Genel olarak genel bütçeye, il özel idareleri, belediye ve köylere ait vergi resim ve harçlarla benzeri mali yükümlülükler ve bunlara ilişkin zam ve cezalar ile tarifeler dolayısıyla ortaya çıkacak uyuşmazlıklar vergi davasının konusunu oluşturmaktadır. Kamu alacağının tahsiline ilişkin uygulamalarda vergi davasının konusunu oluşturabilir.Vergi davaları bu gelirlerin aslını olduğu kadar bunlara ilişkin ceza ve zamları da
kapsamaktadır.
Vergi Usul Kanununun 378. maddesine göre vergi mahkemesinde dava açabilmek için verginin tarh edilebilmesi, cezanın kesilmesi, takdir komisyonu kararlarının tebliğ edilmiş olması ve kesinti yoluyla alınan vergilerde de istihkak sahiplerine ödemenin yapılmış ve ödeme yapan tarafından verginin kesilmiş olması
gerekmektedir. Beyana dayanan tarhiyatlarda ise mükellef ihtirazi kayıtla beyanname verme ile tarhiyattaki hatalar dışında dava açamaz.
Diğer bir husus ise ilke olarak mükellef takdir komisyonu kararlarına karşı değil bu karara dayanılarak salınan vergiye karşı dava açabilmektedir (Özbalcı, 1982: 76-77).
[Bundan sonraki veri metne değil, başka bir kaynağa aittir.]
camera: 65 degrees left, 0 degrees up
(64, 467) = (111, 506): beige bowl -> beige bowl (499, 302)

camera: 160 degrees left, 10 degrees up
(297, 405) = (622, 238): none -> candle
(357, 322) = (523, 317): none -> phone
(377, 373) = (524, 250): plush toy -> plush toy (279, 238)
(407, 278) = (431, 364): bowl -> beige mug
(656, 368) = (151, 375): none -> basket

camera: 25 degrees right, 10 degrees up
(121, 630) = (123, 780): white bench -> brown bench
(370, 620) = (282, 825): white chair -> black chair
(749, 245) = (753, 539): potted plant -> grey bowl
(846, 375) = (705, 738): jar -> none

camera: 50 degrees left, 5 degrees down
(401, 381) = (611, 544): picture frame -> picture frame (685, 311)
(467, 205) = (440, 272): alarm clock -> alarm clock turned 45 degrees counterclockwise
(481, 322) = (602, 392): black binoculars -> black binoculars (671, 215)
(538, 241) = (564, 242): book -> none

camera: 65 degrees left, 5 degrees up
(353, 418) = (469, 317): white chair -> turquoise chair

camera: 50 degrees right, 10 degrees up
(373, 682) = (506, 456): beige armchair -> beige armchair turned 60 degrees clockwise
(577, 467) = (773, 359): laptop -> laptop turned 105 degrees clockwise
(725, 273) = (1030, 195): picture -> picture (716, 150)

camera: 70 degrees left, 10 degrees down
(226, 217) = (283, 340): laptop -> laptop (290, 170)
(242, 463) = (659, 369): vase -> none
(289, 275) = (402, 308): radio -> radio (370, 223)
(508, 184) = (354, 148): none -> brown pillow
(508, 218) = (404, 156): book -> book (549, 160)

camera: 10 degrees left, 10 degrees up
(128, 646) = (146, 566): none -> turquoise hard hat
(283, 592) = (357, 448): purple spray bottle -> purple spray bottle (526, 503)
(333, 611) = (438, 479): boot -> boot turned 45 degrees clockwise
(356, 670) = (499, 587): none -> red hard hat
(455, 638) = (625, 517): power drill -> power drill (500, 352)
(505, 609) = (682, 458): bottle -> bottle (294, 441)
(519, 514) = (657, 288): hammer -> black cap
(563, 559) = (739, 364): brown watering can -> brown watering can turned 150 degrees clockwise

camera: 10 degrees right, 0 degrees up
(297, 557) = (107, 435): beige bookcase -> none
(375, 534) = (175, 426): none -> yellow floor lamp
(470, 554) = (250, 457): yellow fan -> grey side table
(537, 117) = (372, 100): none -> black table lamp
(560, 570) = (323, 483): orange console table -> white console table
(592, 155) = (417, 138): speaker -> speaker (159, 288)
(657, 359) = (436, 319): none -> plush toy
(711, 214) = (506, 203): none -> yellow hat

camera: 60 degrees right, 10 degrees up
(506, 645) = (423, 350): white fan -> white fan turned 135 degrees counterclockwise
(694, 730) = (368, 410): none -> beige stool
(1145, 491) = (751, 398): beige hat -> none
Vergi Usul Kanunu’nun 378. maddesinde belirtilen bu haller dışında 2577 ve 6183 sayılı kanunlarda yer alan hükümler dolayısıyla yine bazı hususlar dava konusu yapılabilmektedir. Bunlar 6183 sayılı kanunda yer alan mükelleflere tebliğ edilen ödeme emirleri ile ihtiyati haciz ve ihtiyati tahakkuk halleridir (2576 s. K. md. 13 ve 6183 s.K, md. 13, 58).
Bakanlar kurulunun tüzük ve kararnameleri ile maliye bakanlığının yönetmelik ve tebliğleri gibi objektif işlemler dava konusu olabileceği gibi yine idarenin bazı subjektif işlemleri de dava konusu olabilmektedir.